When Francois Thurot was defeated by British forces at the Mull of Galloway in February 1760, even the British public openly mourned the death of the feared French privateer and naval merchant captain.
At its Marine Sale on April 24 Bonhams is to offer a Derek Gardner painting depicting the French Commodore’s final sea battle, capturing the moments before his ship, the Maréchal de Belle-Isle, was taken by Captain John Elliot’s H.M.S Æolus (estimate £20,000 – £30,000).
Thurot’s defeat was a pivotal moment during the first truly global conflict – the Seven Years’ War – and contributed to Britain’s ultimate defeat of the French army. Their victory in that final battle is seen as vital in securing the supremacy of the British forces during the war, as it resulted in the capture of key regions in North America including Canada and the eastern section of French Louisiana.
Thurot’s Last Fight portrays the final encounter between Thurot and Elliot at the southern-most point of the Scottish border. The cluster of ships in the painting can be seen engaged in tense warfare, with Thurot’s ship on fire.
The final encounter between the ships ended four years of terrorism wreaked by the Frenchman on the British navy. In one year, he captured more than 60 vessels off the British coast.
On February 21st Thurot and 600 men attacked Carrickfergus, before navigating the Belle-Isle through the coasts of Northern Ireland towards the Isle of Man. After months at sea, the French fleet was depleted and was reported to be surviving on raw potatoes.
Meanwhile, the Duke of Bedford discovered the location of the French squadron and gathered all the ships he could to send them north. The naval frigates included the Æolus, Pallas and Brilliant commanded by Elliot. On February 28th, the British ships sighted the French fleet and there followed a four-hour cat-and-mouse chase from Belfast to the Mull of Galloway, where a bloody 90-minute exchange ensued between the two naval forces before Thurot’s ship was finally captured.
With his ships already badly damaged, Thurot suffered from the outset, losing his bowsprit and many men in the initial attack, before a second broadside secured victory for the British forces, killing 160 men – among them Thurot.

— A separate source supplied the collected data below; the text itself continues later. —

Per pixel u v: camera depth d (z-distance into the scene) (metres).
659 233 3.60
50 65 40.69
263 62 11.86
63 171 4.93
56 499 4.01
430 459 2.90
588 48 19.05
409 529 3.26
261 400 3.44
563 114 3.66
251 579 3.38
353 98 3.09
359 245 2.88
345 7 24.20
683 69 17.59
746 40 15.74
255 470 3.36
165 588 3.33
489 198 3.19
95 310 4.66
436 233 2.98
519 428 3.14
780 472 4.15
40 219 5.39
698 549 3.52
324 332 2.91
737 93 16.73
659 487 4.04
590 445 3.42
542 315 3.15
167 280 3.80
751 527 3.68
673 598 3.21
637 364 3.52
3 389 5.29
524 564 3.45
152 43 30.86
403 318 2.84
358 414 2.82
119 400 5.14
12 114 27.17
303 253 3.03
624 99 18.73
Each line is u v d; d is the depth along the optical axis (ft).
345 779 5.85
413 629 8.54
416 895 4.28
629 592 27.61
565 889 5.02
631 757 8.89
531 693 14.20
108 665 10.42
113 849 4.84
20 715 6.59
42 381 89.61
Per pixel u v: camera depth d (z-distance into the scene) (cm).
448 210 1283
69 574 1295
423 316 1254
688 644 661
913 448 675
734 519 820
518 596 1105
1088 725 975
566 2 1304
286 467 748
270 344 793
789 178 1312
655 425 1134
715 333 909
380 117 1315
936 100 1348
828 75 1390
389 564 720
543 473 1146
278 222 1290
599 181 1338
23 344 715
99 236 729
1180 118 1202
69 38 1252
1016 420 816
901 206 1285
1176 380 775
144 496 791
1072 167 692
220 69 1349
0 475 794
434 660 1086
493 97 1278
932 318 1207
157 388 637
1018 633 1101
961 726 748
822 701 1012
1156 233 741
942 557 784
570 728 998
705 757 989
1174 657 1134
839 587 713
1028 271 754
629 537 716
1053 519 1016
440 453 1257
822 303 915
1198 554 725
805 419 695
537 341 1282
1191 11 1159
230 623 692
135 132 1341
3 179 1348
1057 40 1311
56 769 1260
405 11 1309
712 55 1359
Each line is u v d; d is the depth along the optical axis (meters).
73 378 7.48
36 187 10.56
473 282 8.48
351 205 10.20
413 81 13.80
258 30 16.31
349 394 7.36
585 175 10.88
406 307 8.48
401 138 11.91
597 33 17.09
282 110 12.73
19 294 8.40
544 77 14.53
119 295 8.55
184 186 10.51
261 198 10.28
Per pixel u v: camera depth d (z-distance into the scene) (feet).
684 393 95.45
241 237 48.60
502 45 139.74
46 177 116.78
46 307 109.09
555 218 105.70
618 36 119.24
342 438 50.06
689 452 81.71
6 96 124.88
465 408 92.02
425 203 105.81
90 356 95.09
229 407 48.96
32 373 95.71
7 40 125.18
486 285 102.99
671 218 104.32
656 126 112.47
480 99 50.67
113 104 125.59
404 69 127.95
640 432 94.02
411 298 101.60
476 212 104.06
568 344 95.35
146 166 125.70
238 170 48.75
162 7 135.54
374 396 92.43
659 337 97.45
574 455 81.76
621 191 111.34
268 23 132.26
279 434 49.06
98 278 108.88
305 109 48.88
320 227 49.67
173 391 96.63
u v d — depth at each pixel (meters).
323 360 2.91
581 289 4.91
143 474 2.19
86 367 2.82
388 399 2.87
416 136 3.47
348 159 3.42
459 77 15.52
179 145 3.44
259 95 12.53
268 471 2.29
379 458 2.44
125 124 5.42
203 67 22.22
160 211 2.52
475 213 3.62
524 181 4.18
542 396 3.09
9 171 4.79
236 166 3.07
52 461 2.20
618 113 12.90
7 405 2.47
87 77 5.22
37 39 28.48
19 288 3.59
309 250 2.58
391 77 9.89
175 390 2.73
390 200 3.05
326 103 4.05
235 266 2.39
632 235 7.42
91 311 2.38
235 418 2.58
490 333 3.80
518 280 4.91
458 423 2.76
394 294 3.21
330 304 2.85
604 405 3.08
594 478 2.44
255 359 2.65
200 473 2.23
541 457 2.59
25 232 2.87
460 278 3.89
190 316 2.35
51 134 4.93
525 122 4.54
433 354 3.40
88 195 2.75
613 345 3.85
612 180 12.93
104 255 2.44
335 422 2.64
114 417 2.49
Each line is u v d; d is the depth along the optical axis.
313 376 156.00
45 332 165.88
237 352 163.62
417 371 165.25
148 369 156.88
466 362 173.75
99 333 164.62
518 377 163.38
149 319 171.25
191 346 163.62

Thurot’s body was thrown over-board during the battle, and his corpse was found washed up on the Isle of Galloway, wrapped in a velvet curtain from the ship. He was found with his silver tobacco box, pocket-watch and ivory-poniard. The carpet has been kept at Monreith House, Dumfries, while Thurot’s watch is now in the possession of Castle Douglas. His ivory-poniard was recently exhibited at the Society of Antiquaries in Edinburgh.
During his lifetime, Thurot was a popular figure among the British public due to his grandfather’s Irish heritage. On his death there was an outpouring of grief from the inhabitants of Galloway, Dumfries and the neighbouring Irish coast. Ballads, biographies, paintings and engravings were produced commemorating his life, and he became a martyred ‘folk hero’.
Memoirs written by Reverend Francis Durand in 1760 reveal Thurot spent a number of years living in Paddington, where he gained the affections of the English with his ‘most obliging and generous disposition’. Detailing his involvement with the Freemasons in London, Durand’s memoirs suggest the Frenchman did not want to fight against the British.
In March 1760, the Newcastle Courant described the sailor as possessing ‘the most amiable characteristics of a sailor or soldier, intrepid Courage and extensive Humanity’. A letter printed in the paper commented that ‘most people are sorry for his death’.